Немец желает мне доброго вечера, я отвечаю ему тем же, мы улыбаемся друг другу и расстаемся. Я иду в равнодушно-вежливой толпе, мимо до жути ярких витрин, мимо сидящей за столиками избалованно-привычной публики, неторопливо глотающей, безжалостно, спокойно пачкающей жиром и соусом белоснежные крахмальные салфетки. Сытость и покой даже в ухоженных уличных деревьях. Набоковский Берлин давно минул, но какая-то устойчивость, какая-то неистребимость духа чувствуется во всем, может быть, потому, что здесь дух заменяет душу. Точнее, здесь господствует то самое скрытое единство живой души и тупого вещества, о котором говорили символисты. Впрочем, это уже совсем о другом, это уже совсем другие проблемы... А сейчас здесь в этот вечер с здешними проблемами можно встретиться только возле газетных киосков. У ближайшего газетного киоска читаю написанную на щите последнюю берлинскую новость: начальник берлинской полиции вышел на улицу в двух разных туфлях: одном черном, другом коричневом. Очевидно, начальник полиции куда-то торопился, удрученный проблемами, и к радости вездесущих фоторепортеров оказался на щите. В этом разница между нами и ими, их проблемы можно снять и надеть, как туфли. Мелкие ли, сложные ли, они все-таки отделены от тела. А наши проблемы вросли нам в тело, наши проблемы вросли нам в мясо, и отодрать их можно только с мясом. Каждая российская проблема оставляет после себя на теле незаживающую, кровоточащую рану, и кто его знает, заживут ли эти раны когда-нибудь, не истечет ли Россия кровью до смерти, полностью избавившись от своих нынешних проблем? Нет, не сможет она так по-немецки, почти бескровно снять диктатуру, надеть демократию...
Я ухожу с утомляющей, бездушной праздничной улицы, сворачиваю к каналу, поблескивающему гладкой черной водой, по которой словно бы можно ходить до рассвета, когда вода опять посветлеет и станет жидкой. Здесь прохладней, здесь, вдоль набережной и под мостами, прогуливается влажный, речной, совсем волжский ветер.

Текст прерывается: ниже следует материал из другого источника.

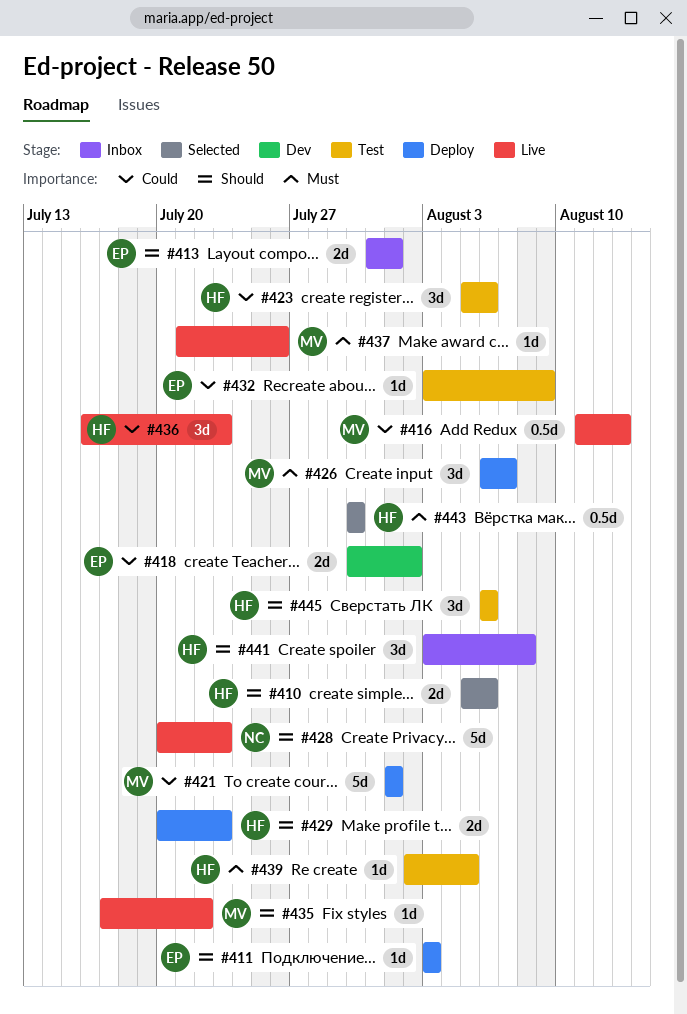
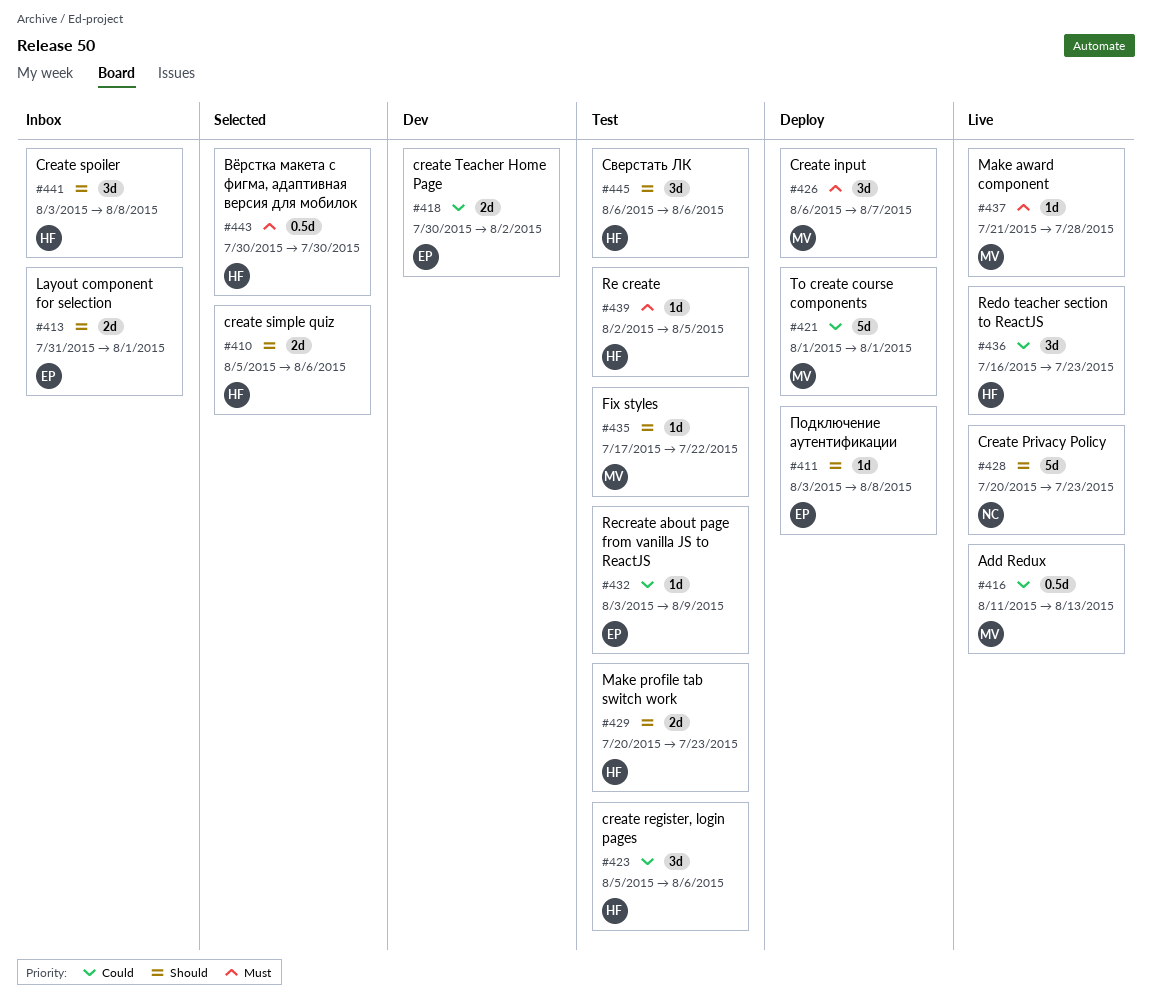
#411, due: Aug 3 -> Aug 8
#429, status: Deploy -> Test
#435, status: Live -> Test
#437, due: Jul 26 -> Jul 28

Здесь мне проще, здесь я успокаиваюсь. В виски уже не так давит, и, как говорил мне знакомый доктор, мелодия сердца становится приятней. И уж нету удручающего нетерпения, нет удручающей злобы на жизнь. В такие благие минуты хочется верить в чудотворные силы, хочется верить, что рано или поздно тайны нашею спасения будут нам возвещены.